Having joined PAHO in 2001, as Public Health Nutritionist for the Caribbean (2001-2007), he was later appointed Team Leader for Population-based Prevention in the Department for Prevention of Non-communicable Diseases at WHO in Geneva (2007-2014).

During his first tenure in the Caribbean, Dr Xuereb was responsible for developing guidance for the nutritional management of persons living with HIV as well as the nutritional management of obesity and non-communicable disease prevention across the Caribbean. In Geneva he piloted the development of the WHO set of recommendations on marketing of foods and non-alcoholic beverages to children and led the publication of the first global recommendations on physical activity for health. He was also responsible for initiating WHO global work on population salt reduction and childhood obesity prevention.

Prior to joining WHO, Dr Xuereb served as an officer within the Maltese civil service with his final appointment being that of a/Director of Health Promotion and International Health within the Ministry of Health.
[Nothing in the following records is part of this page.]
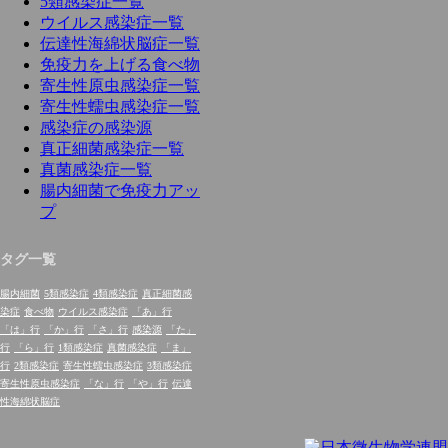
5類感染症一覧
ウイルス感染症一覧
伝達性海綿状脳症一覧
免疫力を上げる食べ物
寄生性原虫感染症一覧
寄生性蠕虫感染症一覧
感染症の感染源
真正細菌感染症一覧
真菌感染症一覧
腸内細菌で免疫力アッ
プ
タグ一覧
腸内細菌
5類感染症
4類感染症
真正細菌感
染症
食べ物
ウイルス感染症
「あ」行
「は」行
「か」行
「さ」行
感染源
「た」
行
「ら」行
1類感染症
真菌感染症
「ま」
行
2類感染症
寄生性蠕虫感染症
3類感染症
寄生性原虫感染症
「な」行
「や」行
伝達
性海綿状脳症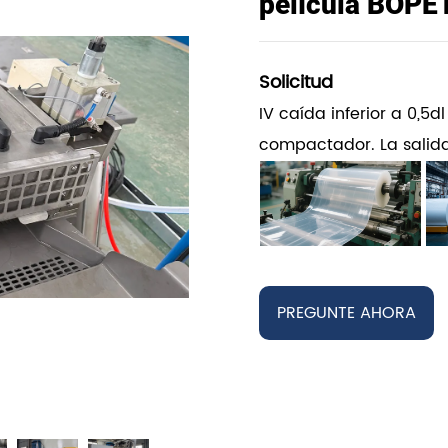
película BOPE
Solicitud
IV caída inferior a 0,5d
compactador. La salida
PREGUNTE AHORA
His main achievement in Malta was the establishment of national clinical dietetics services which he ran from 1990-2001.

Dr Xuereb has a PhD in Public Health and also specialises in global health diplomacy having studied at the University of Malta, University of London (Kings College) and the University of the West Indies (Mona).

He has been a visiting lecturer at the University of Malta, the UN Institute for Aging, the University of the West Indies (Mona) and the University of Technology (Jamaica). Dr Xuereb has presented at a number of international scientific fora and is the main author of a number of publications in peer reviewed journals as well as publications for patient education and continuing professional development of health care professionals. He has served as Vice-President and Secretary of the European Diabetes Education Study Group and is a Fellow of the Royal Society of Public Health (UK).